From the records below, extract only the lines running from the line with "- coffee cup [710,739,755,825]" to the line with "- fruit basket [599,591,790,745]", both lines included, reproducing them exactly.

Start of DATASET RECORDS

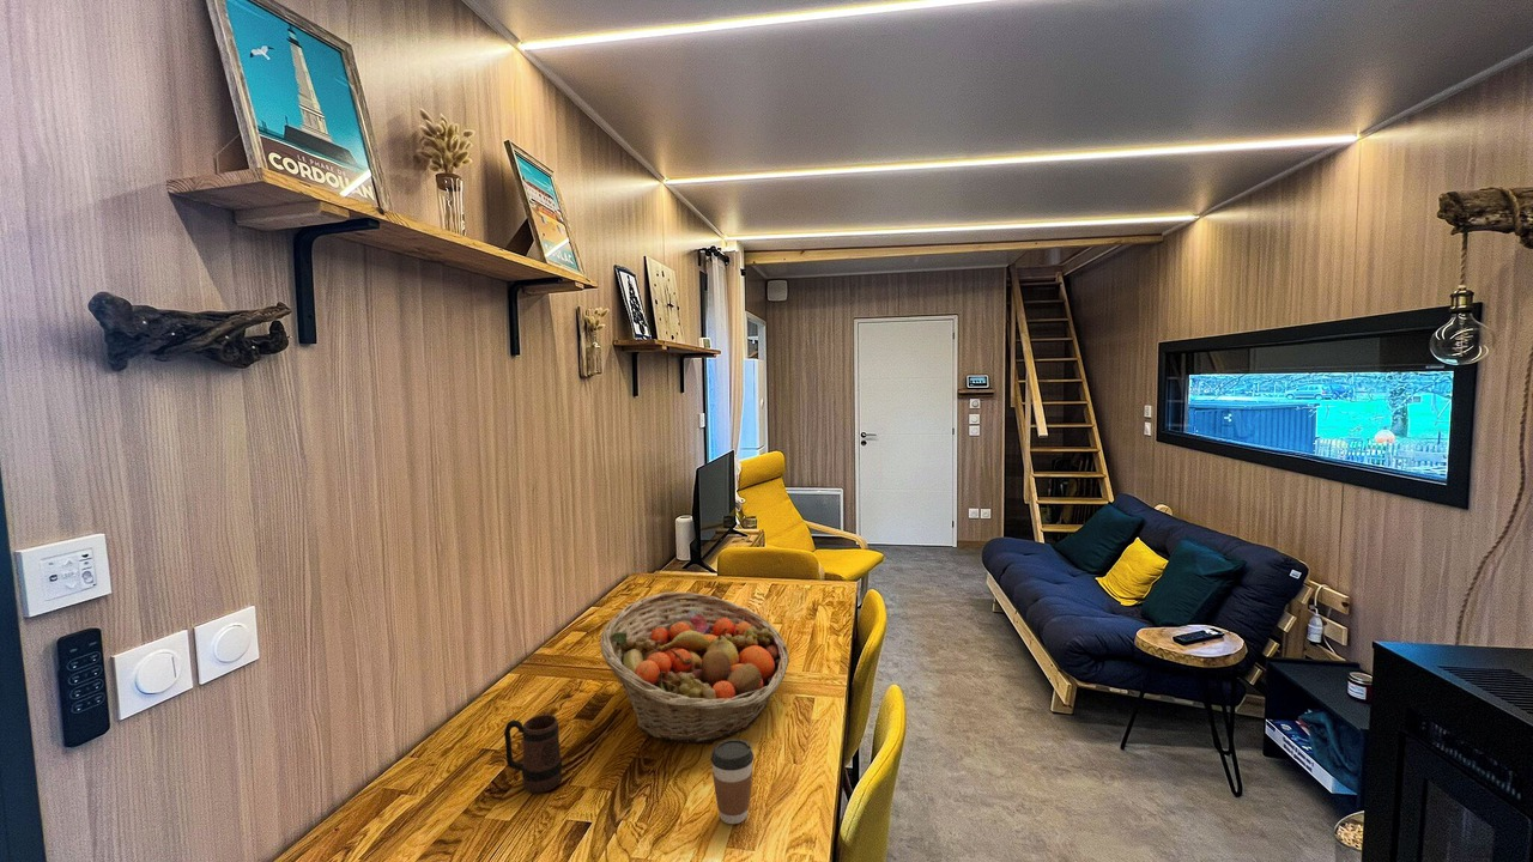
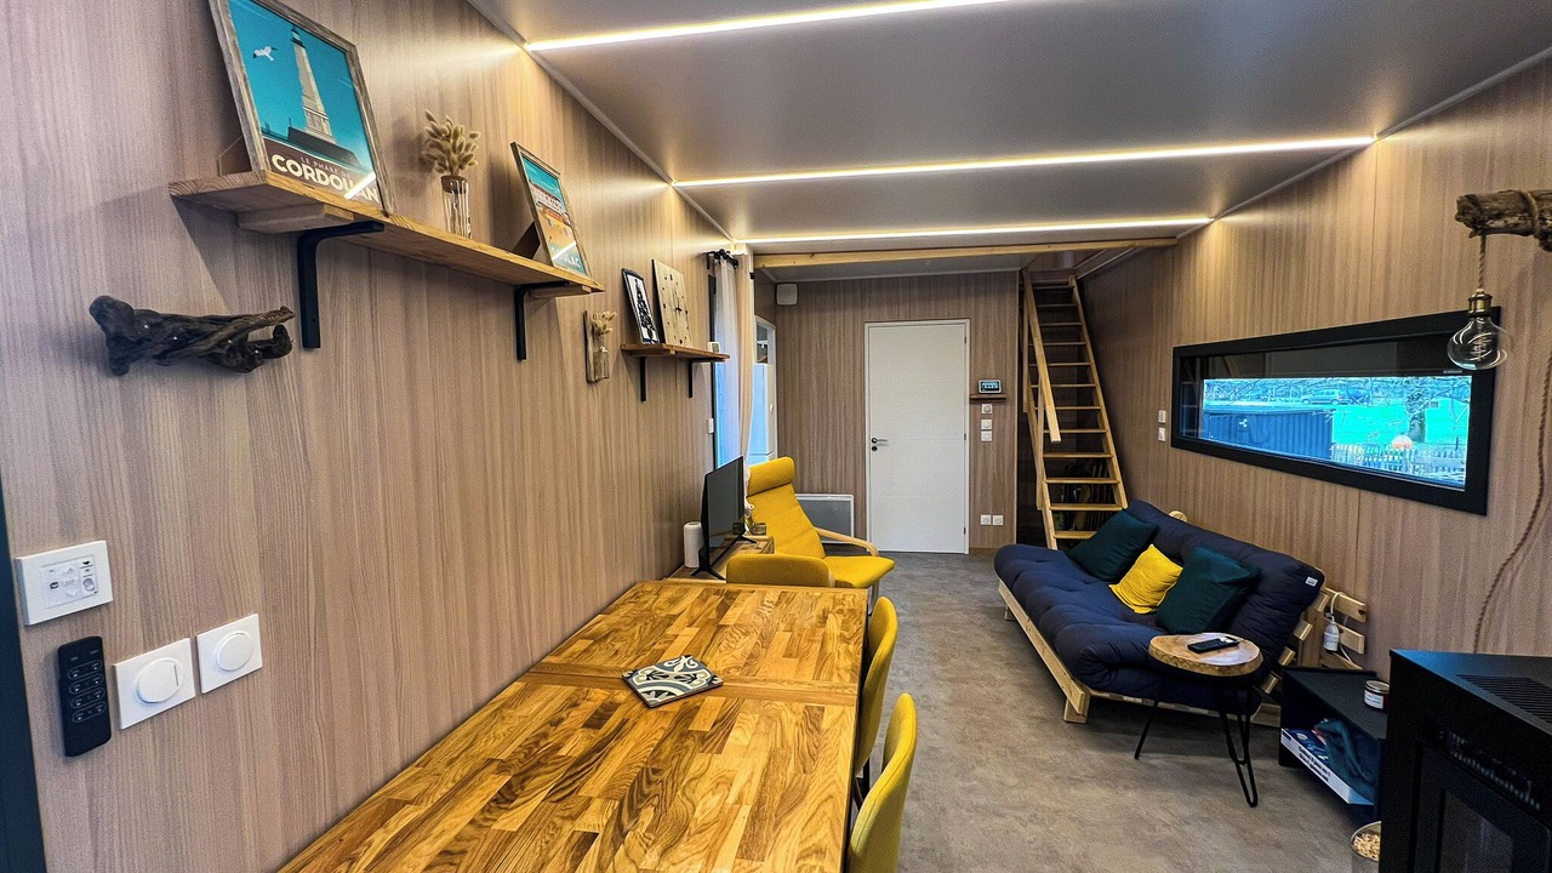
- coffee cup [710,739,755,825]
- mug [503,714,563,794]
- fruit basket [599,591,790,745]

End of DATASET RECORDS
Start of DATASET RECORDS

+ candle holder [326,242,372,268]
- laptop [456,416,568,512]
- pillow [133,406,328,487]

End of DATASET RECORDS
Start of DATASET RECORDS

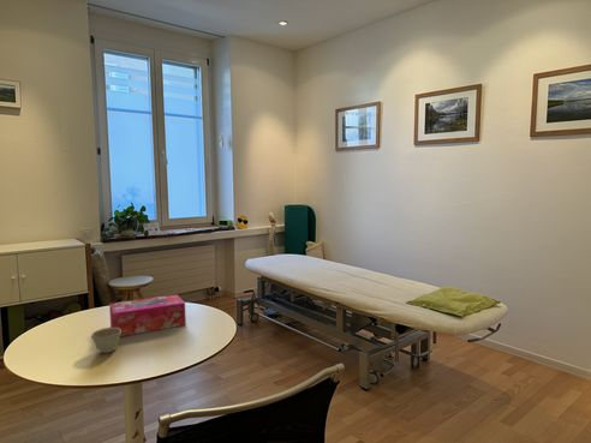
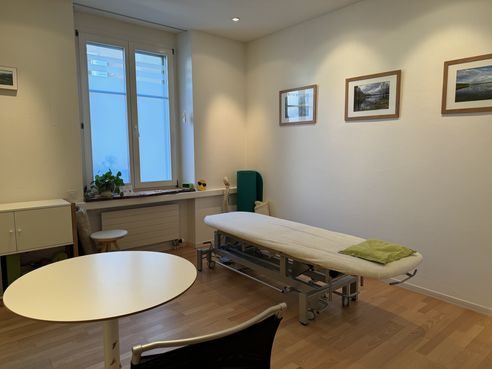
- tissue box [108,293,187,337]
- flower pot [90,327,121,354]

End of DATASET RECORDS

◆ RESULT FOR THIS EXERCISE
- coffee cup [710,739,755,825]
- mug [503,714,563,794]
- fruit basket [599,591,790,745]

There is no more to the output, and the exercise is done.